CIO - Not so long ago, if Underwriters Laboratories Inc. needed to add three additional servers worth of computing power in three weeks, the company just bought three new units, says Kent Walker, manager of computer operations at UL. With more time for capacity analysis -- which is both labor- and time-intensive -- Walker might be able to shift resources around and stave off such purchases. But when the need is immediate, there's no time for that.
That's why CiRBA Inc.'s data center intelligence tool appealed to Walker. The product is designed to automatically analyze a server installation and recommend ways to consolidate hardware using virtual servers instead of physical ones. Walker asked CiRBA for a 100-server trial evaluation, to see if the vendor could help rein in his sprawl of underutilized servers.
"They dazzled us," Walker says.
Other tools can tackle pieces of the analysis, such as examining server utilization levels to plan capacity. But CiRBA's tool is comprehensive, letting users factor in technical, business and workload constraints specific to their organizations, analysts say. A financial institution, for instance, might need to stipulate that its trading and research groups not share the same virtual servers because of regulatory requirements.
CiRBA gathers information about the data center in a variety of ways, including agent and agentless discovery mechanisms, and stores the details in a central repository. The tool then applies rules and constraints, builds a multidimensional model of the data center and spits out answers on the best way to optimize it, whether it's a physical server farm, a virtual environment or a mixture of both.
"Very few people have the majority of their servers virtualized, so our customers tend to put it on everything. They get a lot of visibility into both" their physical and virtual environments, says Andrew Hillier, CiRBA's co-founder and chief technology officer.

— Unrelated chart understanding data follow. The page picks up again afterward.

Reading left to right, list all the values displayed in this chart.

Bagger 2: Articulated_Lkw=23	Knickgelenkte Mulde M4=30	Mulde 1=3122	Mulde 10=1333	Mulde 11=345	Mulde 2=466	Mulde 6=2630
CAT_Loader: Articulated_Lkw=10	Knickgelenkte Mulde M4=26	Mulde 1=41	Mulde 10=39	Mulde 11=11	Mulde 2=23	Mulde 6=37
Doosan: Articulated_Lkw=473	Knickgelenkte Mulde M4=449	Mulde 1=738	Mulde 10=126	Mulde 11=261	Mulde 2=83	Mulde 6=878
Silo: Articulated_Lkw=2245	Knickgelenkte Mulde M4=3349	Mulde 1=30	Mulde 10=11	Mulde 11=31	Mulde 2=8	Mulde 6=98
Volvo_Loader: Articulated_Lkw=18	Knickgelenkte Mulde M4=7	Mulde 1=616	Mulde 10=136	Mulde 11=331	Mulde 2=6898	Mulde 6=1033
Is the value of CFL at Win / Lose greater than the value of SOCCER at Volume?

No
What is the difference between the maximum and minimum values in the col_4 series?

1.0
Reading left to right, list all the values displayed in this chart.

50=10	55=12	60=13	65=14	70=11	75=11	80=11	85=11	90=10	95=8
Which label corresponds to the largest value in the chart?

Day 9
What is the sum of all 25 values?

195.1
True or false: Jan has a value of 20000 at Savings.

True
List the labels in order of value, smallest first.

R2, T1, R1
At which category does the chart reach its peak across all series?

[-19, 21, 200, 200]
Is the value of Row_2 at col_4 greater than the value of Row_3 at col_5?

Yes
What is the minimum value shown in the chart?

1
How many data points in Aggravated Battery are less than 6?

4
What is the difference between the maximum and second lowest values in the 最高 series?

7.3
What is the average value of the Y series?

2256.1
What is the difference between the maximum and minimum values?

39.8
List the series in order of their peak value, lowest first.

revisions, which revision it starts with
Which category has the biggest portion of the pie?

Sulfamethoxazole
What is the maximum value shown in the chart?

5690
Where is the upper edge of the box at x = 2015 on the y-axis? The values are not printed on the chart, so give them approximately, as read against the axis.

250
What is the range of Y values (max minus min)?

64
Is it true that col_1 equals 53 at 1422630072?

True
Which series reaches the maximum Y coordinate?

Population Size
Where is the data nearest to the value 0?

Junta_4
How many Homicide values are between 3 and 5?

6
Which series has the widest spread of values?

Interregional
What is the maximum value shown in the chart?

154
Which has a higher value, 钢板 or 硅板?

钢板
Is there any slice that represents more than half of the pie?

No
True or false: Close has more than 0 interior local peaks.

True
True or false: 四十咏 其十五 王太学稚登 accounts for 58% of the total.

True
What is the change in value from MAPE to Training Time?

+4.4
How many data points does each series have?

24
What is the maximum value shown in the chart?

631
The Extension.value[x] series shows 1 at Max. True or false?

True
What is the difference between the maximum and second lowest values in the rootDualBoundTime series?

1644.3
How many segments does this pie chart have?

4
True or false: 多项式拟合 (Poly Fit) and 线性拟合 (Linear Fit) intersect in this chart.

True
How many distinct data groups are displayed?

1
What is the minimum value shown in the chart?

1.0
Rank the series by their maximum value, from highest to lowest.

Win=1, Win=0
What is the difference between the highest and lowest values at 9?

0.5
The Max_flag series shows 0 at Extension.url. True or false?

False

CiRBA's Version 4.6, released last month, added advanced benchmarking to enable users to analyze how specific server workloads would perform on any virtualization platform and fit with other resources. It also built in probability analysis and workload-scoring strategies that factor in the risk and service levels an organization is willing to accept, as well as advanced network and storage analysis.
With those new features, the tool for the first time can be used to model how applications will perform on IBM's System z mainframes and determine which workloads running in Unix- or x86-based environments might be better suited to mainframes.
The upcoming 5.0 version, due in the summer, will build dynamic models of the data center, tracking daily changes, according to Hillier. A subsequent fall release is expected to provide tighter integration with major system management frameworks, as well as enhanced support for storage analysis, he adds.